## [Requirement]
Every line of the listing should be retyped exactly, but none of the pictures should be.

## [Extracted information]
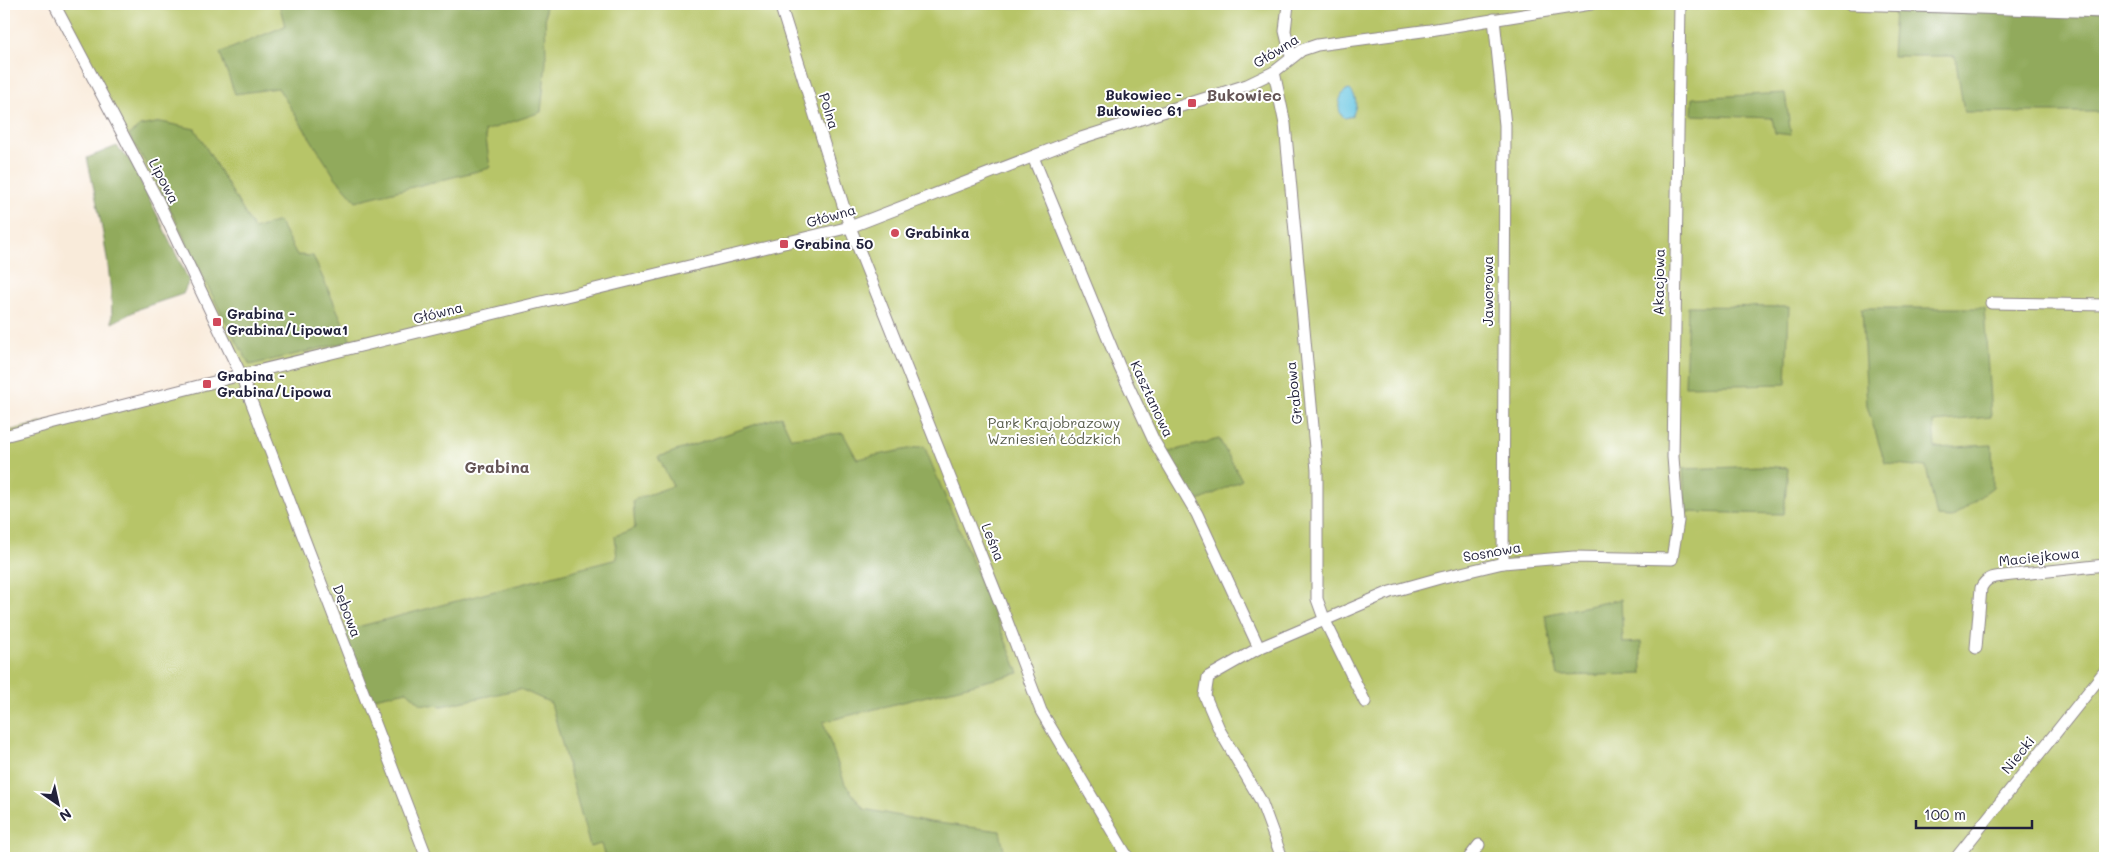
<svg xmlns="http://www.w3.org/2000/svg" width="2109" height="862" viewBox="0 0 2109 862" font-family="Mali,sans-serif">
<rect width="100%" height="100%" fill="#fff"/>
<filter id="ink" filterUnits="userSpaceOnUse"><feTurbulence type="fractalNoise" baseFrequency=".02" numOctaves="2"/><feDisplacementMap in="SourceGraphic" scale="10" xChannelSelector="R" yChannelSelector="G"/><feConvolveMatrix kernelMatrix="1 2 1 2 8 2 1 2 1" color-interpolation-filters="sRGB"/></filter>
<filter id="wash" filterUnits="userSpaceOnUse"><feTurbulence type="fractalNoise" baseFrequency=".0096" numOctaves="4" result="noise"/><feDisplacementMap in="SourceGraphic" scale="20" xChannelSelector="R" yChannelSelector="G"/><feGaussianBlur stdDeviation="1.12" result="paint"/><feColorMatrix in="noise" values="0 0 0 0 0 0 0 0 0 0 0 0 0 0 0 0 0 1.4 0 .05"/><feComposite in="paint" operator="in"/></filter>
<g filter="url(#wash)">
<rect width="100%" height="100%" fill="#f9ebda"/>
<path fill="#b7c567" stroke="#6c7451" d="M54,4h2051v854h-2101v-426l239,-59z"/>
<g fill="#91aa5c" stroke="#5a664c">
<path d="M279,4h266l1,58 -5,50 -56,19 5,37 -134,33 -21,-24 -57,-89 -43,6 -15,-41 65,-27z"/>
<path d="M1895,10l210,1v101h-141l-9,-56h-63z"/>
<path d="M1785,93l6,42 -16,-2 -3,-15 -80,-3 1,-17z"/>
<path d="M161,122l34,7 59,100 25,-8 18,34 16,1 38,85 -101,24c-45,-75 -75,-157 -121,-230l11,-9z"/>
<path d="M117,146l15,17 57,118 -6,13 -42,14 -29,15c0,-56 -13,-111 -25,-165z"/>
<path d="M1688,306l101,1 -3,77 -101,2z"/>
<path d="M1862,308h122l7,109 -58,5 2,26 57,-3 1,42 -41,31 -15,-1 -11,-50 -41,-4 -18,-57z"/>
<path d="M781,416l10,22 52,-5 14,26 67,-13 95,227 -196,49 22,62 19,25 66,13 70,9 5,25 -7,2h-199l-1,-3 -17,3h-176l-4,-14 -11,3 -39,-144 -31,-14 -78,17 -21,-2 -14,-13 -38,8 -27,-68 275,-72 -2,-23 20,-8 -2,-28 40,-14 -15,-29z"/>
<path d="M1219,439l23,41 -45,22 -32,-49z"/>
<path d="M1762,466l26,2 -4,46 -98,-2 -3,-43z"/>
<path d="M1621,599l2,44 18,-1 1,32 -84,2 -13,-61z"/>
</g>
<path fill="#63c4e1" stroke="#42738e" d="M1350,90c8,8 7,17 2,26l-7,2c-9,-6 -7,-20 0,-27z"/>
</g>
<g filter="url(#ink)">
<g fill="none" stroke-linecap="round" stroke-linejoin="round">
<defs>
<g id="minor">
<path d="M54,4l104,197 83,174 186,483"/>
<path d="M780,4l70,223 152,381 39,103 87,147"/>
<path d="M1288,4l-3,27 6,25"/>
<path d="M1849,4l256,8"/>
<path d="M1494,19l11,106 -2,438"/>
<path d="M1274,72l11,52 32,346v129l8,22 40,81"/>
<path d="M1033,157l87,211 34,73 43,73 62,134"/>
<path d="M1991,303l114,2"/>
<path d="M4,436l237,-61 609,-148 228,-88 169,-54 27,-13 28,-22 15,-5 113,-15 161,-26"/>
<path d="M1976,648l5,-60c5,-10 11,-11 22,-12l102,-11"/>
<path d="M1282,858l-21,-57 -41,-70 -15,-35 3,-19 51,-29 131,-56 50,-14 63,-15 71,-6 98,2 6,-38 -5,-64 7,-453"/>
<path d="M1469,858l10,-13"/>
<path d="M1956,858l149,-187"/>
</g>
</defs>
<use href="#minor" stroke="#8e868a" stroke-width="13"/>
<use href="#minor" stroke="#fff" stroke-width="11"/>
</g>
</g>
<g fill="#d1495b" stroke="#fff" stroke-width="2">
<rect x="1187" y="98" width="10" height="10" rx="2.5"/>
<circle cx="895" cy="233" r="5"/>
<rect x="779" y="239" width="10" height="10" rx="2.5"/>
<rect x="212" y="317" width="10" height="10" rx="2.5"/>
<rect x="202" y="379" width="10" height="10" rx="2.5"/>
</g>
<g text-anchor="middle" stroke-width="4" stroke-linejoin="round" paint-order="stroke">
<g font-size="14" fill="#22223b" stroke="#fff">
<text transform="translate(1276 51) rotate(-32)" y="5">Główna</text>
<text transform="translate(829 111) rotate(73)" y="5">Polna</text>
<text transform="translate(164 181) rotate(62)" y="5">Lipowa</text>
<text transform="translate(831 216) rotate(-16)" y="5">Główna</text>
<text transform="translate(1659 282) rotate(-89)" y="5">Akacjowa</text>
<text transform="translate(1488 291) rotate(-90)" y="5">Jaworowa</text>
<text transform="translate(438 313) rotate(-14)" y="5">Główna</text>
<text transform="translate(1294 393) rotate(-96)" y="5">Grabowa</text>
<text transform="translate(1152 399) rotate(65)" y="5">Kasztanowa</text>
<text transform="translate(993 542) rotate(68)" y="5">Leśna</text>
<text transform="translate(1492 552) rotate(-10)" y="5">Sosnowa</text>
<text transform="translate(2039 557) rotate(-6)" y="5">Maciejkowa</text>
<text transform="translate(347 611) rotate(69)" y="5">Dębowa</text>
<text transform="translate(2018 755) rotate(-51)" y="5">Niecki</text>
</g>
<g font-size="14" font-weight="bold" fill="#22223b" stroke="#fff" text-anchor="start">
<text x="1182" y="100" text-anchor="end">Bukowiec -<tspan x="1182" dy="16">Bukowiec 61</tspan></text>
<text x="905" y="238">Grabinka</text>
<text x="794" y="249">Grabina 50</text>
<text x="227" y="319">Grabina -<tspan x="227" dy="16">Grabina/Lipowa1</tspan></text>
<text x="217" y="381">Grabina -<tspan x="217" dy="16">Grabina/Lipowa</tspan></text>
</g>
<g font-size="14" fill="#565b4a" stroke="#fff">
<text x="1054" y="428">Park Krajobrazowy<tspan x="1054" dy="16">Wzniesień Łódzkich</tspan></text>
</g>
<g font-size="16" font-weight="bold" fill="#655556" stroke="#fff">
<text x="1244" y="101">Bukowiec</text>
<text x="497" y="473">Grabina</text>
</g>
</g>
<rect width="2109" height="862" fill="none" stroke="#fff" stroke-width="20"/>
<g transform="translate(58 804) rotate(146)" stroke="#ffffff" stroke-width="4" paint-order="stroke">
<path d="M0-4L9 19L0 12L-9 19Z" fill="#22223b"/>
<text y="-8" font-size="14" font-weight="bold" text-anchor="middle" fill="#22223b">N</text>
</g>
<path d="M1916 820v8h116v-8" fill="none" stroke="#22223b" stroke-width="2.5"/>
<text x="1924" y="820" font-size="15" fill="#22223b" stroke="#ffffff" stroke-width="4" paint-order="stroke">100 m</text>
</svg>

## [Task response]
<svg xmlns="http://www.w3.org/2000/svg" width="2109" height="862" viewBox="0 0 2109 862" font-family="Mali,sans-serif">
<rect width="100%" height="100%" fill="#fff"/>
<filter id="ink" filterUnits="userSpaceOnUse"><feTurbulence type="fractalNoise" baseFrequency=".02" numOctaves="2"/><feDisplacementMap in="SourceGraphic" scale="10" xChannelSelector="R" yChannelSelector="G"/><feConvolveMatrix kernelMatrix="1 2 1 2 8 2 1 2 1" color-interpolation-filters="sRGB"/></filter>
<filter id="wash" filterUnits="userSpaceOnUse"><feTurbulence type="fractalNoise" baseFrequency=".0096" numOctaves="4" result="noise"/><feDisplacementMap in="SourceGraphic" scale="20" xChannelSelector="R" yChannelSelector="G"/><feGaussianBlur stdDeviation="1.12" result="paint"/><feColorMatrix in="noise" values="0 0 0 0 0 0 0 0 0 0 0 0 0 0 0 0 0 1.4 0 .05"/><feComposite in="paint" operator="in"/></filter>
<g filter="url(#wash)">
<rect width="100%" height="100%" fill="#f9ebda"/>
<path fill="#b7c567" stroke="#6c7451" d="M54,4h2051v854h-2101v-426l239,-59z"/>
<g fill="#91aa5c" stroke="#5a664c">
<path d="M279,4h266l1,58 -5,50 -56,19 5,37 -134,33 -21,-24 -57,-89 -43,6 -15,-41 65,-27z"/>
<path d="M1895,10l210,1v101h-141l-9,-56h-63z"/>
<path d="M1785,93l6,42 -16,-2 -3,-15 -80,-3 1,-17z"/>
<path d="M161,122l34,7 59,100 25,-8 18,34 16,1 38,85 -101,24c-45,-75 -75,-157 -121,-230l11,-9z"/>
<path d="M117,146l15,17 57,118 -6,13 -42,14 -29,15c0,-56 -13,-111 -25,-165z"/>
<path d="M1688,306l101,1 -3,77 -101,2z"/>
<path d="M1862,308h122l7,109 -58,5 2,26 57,-3 1,42 -41,31 -15,-1 -11,-50 -41,-4 -18,-57z"/>
<path d="M781,416l10,22 52,-5 14,26 67,-13 95,227 -196,49 22,62 19,25 66,13 70,9 5,25 -7,2h-199l-1,-3 -17,3h-176l-4,-14 -11,3 -39,-144 -31,-14 -78,17 -21,-2 -14,-13 -38,8 -27,-68 275,-72 -2,-23 20,-8 -2,-28 40,-14 -15,-29z"/>
<path d="M1219,439l23,41 -45,22 -32,-49z"/>
<path d="M1762,466l26,2 -4,46 -98,-2 -3,-43z"/>
<path d="M1621,599l2,44 18,-1 1,32 -84,2 -13,-61z"/>
</g>
<path fill="#63c4e1" stroke="#42738e" d="M1350,90c8,8 7,17 2,26l-7,2c-9,-6 -7,-20 0,-27z"/>
</g>
<g filter="url(#ink)">
<g fill="none" stroke-linecap="round" stroke-linejoin="round">
<defs>
<g id="minor">
<path d="M54,4l104,197 83,174 186,483"/>
<path d="M780,4l70,223 152,381 39,103 87,147"/>
<path d="M1288,4l-3,27 6,25"/>
<path d="M1849,4l256,8"/>
<path d="M1494,19l11,106 -2,438"/>
<path d="M1274,72l11,52 32,346v129l8,22 40,81"/>
<path d="M1033,157l87,211 34,73 43,73 62,134"/>
<path d="M1991,303l114,2"/>
<path d="M4,436l237,-61 609,-148 228,-88 169,-54 27,-13 28,-22 15,-5 113,-15 161,-26"/>
<path d="M1976,648l5,-60c5,-10 11,-11 22,-12l102,-11"/>
<path d="M1282,858l-21,-57 -41,-70 -15,-35 3,-19 51,-29 131,-56 50,-14 63,-15 71,-6 98,2 6,-38 -5,-64 7,-453"/>
<path d="M1469,858l10,-13"/>
<path d="M1956,858l149,-187"/>
</g>
</defs>
<use href="#minor" stroke="#8e868a" stroke-width="13"/>
<use href="#minor" stroke="#fff" stroke-width="11"/>
</g>
</g>
<g fill="#d1495b" stroke="#fff" stroke-width="2">
<rect x="1187" y="98" width="10" height="10" rx="2.5"/>
<circle cx="895" cy="233" r="5"/>
<rect x="779" y="239" width="10" height="10" rx="2.5"/>
<rect x="212" y="317" width="10" height="10" rx="2.5"/>
<rect x="202" y="379" width="10" height="10" rx="2.5"/>
</g>
<g text-anchor="middle" stroke-width="4" stroke-linejoin="round" paint-order="stroke">
<g font-size="14" fill="#22223b" stroke="#fff">
<text transform="translate(1276 51) rotate(-32)" y="5">Główna</text>
<text transform="translate(829 111) rotate(73)" y="5">Polna</text>
<text transform="translate(164 181) rotate(62)" y="5">Lipowa</text>
<text transform="translate(831 216) rotate(-16)" y="5">Główna</text>
<text transform="translate(1659 282) rotate(-89)" y="5">Akacjowa</text>
<text transform="translate(1488 291) rotate(-90)" y="5">Jaworowa</text>
<text transform="translate(438 313) rotate(-14)" y="5">Główna</text>
<text transform="translate(1294 393) rotate(-96)" y="5">Grabowa</text>
<text transform="translate(1152 399) rotate(65)" y="5">Kasztanowa</text>
<text transform="translate(993 542) rotate(68)" y="5">Leśna</text>
<text transform="translate(1492 552) rotate(-10)" y="5">Sosnowa</text>
<text transform="translate(2039 557) rotate(-6)" y="5">Maciejkowa</text>
<text transform="translate(347 611) rotate(69)" y="5">Dębowa</text>
<text transform="translate(2018 755) rotate(-51)" y="5">Niecki</text>
</g>
<g font-size="14" font-weight="bold" fill="#22223b" stroke="#fff" text-anchor="start">
<text x="1182" y="100" text-anchor="end">Bukowiec -<tspan x="1182" dy="16">Bukowiec 61</tspan></text>
<text x="905" y="238">Grabinka</text>
<text x="794" y="249">Grabina 50</text>
<text x="227" y="319">Grabina -<tspan x="227" dy="16">Grabina/Lipowa1</tspan></text>
<text x="217" y="381">Grabina -<tspan x="217" dy="16">Grabina/Lipowa</tspan></text>
</g>
<g font-size="14" fill="#565b4a" stroke="#fff">
<text x="1054" y="428">Park Krajobrazowy<tspan x="1054" dy="16">Wzniesień Łódzkich</tspan></text>
</g>
<g font-size="16" font-weight="bold" fill="#655556" stroke="#fff">
<text x="1244" y="101">Bukowiec</text>
<text x="497" y="473">Grabina</text>
</g>
</g>
<rect width="2109" height="862" fill="none" stroke="#fff" stroke-width="20"/>
<g transform="translate(58 804) rotate(146)" stroke="#ffffff" stroke-width="4" paint-order="stroke">
<path d="M0-4L9 19L0 12L-9 19Z" fill="#22223b"/>
<text y="-8" font-size="14" font-weight="bold" text-anchor="middle" fill="#22223b">N</text>
</g>
<path d="M1916 820v8h116v-8" fill="none" stroke="#22223b" stroke-width="2.5"/>
<text x="1924" y="820" font-size="15" fill="#22223b" stroke="#ffffff" stroke-width="4" paint-order="stroke">100 m</text>
</svg>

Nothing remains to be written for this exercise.